Virginia's Towels - woven on a four shaft loom
None of these have been washed or hemmed.  I had fun playing with other colors, and for the last one I alternated sections of plain weave with the huck - just to see how it looked - and because plain weave is faster to weave.
Virginia G.

Suzanne's towels - woven on an 8 shaft loom


I really enjoyed learning Rosalie’s system - use of her grids and transparent overlay for designing blocks of huck lace.  It was also interesting, and sometimes disappointing to see that not all designs wove up as nicely as they looked on the graph paper!  I’ll definitely get back to weaving more block huck lace designs after I experiment with Turned Twill designs using Rosalie’s Exaltation of Blocks grids and overlays Suzanne W.

Diane's Towels - woven on 24 shafts in Natural Colored Cottons

Loved the weaving and designing.  Thanks again, Rosalie, for a fun workshop.                  Diane S.

Tuesday, March 16, 2021

Huck Lace Workshop with Rosalie Neilson

Reno Fiber Guild has not been meeting in person because of the Covid virus for a year now, but we haven't been away from our looms during that time.  A week ago we started a virtual class about Huck Lace with Rosalie Neilson via Zoom.  Because we can all use our home looms, this has been an adventure in which we chose our own yarns for the projects and designed them ourselves with the help of Rosalie.  What follows are projects woven on 4, 8, 24 and 32 shafts.  Each different with the special touches that come from the individual weavers.

 From Anni's loom

After weaving two towels with sections in ten different colors and a different pattern in each row, I decided to try weaving the patterns with the same color as the stripe in the warp.  I also took an idea from Suzanne and did the separating stripes in the two other colors.  I rather like this one.  I think it's my favorite.

I also did a set woven completely with a natural off-white color and designs that were only comprised of weft floats.  It kind of looks like there is a warp float were the floats hold the threads in, but there isn't.  The reverse shows all warp floats.  -  Anni B.

Shelley's Projects

Shelley used a slightly different red for weft to create contrast in the red block on this towel.

These are the designs for Shelley's towels, using the overlays from Rosalie's book.

 "I learned so much.  I now have a much better understanding of blocks, and how to design - so cool!  I may be tying on to this warp and trying two 4 shaft designs on the same row!.  Big jump for me!  Thanks Rosalie and Suzanne for organizing!"     Shelly N.  

Cathie C.'s Napkins  woven on 32 shafts

 There can be a bit of a disconnect between the drawdown image and the way the actual fabric looks.

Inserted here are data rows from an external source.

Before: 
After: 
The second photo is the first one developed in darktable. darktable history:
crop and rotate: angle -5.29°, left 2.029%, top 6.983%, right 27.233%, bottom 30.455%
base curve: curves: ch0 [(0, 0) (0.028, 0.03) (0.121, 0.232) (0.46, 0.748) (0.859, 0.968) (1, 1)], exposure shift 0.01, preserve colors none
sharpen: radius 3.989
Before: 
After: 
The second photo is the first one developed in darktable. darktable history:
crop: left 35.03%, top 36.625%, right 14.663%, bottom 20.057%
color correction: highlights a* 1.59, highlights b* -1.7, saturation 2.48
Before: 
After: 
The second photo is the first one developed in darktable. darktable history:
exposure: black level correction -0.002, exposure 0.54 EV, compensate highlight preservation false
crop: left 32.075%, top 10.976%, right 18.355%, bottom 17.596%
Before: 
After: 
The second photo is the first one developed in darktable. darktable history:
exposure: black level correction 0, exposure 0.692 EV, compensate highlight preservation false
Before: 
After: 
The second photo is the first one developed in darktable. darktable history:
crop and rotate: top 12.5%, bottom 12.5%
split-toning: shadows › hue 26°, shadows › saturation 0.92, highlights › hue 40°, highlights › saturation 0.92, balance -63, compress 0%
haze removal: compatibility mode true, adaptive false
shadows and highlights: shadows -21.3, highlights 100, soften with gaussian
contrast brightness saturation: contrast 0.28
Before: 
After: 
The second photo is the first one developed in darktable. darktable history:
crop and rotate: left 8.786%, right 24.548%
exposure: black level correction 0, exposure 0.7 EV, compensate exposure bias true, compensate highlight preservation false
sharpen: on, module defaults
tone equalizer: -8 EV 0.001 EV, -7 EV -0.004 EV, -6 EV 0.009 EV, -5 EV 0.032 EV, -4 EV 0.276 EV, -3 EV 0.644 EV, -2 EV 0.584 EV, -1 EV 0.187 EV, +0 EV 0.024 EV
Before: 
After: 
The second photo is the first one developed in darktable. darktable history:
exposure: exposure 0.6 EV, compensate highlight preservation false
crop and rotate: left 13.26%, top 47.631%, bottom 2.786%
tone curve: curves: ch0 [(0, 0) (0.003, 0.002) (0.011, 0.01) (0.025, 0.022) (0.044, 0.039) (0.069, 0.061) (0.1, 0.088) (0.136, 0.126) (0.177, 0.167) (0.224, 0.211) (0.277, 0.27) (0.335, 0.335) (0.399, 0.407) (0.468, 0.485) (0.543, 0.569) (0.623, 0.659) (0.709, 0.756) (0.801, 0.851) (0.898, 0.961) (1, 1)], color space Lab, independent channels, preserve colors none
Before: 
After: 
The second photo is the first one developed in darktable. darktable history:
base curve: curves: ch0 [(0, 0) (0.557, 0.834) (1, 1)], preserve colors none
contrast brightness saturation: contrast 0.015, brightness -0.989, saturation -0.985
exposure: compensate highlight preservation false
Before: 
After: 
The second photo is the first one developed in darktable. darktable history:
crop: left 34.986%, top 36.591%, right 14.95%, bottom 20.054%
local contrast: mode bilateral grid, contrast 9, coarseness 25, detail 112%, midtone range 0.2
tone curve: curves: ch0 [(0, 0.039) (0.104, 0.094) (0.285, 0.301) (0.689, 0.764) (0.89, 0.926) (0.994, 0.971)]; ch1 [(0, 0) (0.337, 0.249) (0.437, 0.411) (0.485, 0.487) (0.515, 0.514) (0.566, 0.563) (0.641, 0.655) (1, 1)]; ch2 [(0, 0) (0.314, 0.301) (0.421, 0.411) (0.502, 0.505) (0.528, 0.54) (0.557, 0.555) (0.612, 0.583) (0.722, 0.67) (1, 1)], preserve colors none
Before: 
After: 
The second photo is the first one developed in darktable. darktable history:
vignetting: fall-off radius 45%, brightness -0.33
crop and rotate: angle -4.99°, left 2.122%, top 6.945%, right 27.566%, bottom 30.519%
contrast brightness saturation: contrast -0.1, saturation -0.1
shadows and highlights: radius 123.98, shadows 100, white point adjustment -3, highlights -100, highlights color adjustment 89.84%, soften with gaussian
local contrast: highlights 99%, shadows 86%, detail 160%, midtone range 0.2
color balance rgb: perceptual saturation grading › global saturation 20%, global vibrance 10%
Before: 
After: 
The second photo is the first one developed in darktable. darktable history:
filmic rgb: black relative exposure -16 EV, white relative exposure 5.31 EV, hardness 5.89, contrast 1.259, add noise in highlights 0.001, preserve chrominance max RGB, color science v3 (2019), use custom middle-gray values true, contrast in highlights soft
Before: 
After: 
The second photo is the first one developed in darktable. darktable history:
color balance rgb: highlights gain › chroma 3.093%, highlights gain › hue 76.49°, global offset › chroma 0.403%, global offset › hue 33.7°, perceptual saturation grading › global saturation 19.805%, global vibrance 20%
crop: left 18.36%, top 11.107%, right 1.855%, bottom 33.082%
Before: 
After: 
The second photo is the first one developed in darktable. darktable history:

I think I have a better handle on that now with huck after designing so many blocks.    Cathie

 Beryl's Table Runner woven on 36 shafts.












I quite enjoyed this class and learned a lot about designing huck.  Rosalie was there for all of us, making sure that we understood her directions and giving assistance when needed.    I designed a whole lot of blocks and was fortunate that I could use my multishaft loom to weave my projects.  Love Zoom workshops! - Beryl M.

Susan M's Towels 

4 towels of cottolin.  When I was warping back to front, I found 100 threads short by one yard. I tied on these 100 threads so I would not waste so much warp. It worked!! Enough for 4 huck towels and not much shrinkage with cottolin.  Now will add on a  towel kit I found of natural dyed cotton  and use Huck instead
Susan M.

Nancy B. Towels

I really enjoyed Rosalie’s workshop.  Besides feeling like I was finally beginning to grasp the concept of weaving with blocks, I also gained some great general weaving tips.  I will look forward to the next workshop!! Nancy B.


 Darla's huck project

 This Zoom workshop was great for me. The second day of the workshop a multitude of conflicts appeared suddenly on my schedule, but I knew I would have access to the recorded videos so I was able to alleviate a lot of stress.

My warp was inspired by images of 18th century Indian calico or chintz. I used my bright red and greens, but softened it with a pale buttery yellow and sky blue.

All in all, I’m enjoying this weaving project--despite the puppy literally running away with my warp while winding on, pull-in (solved with a temple), and unattractive scalloped edges (also solved with a temple)  Darla G.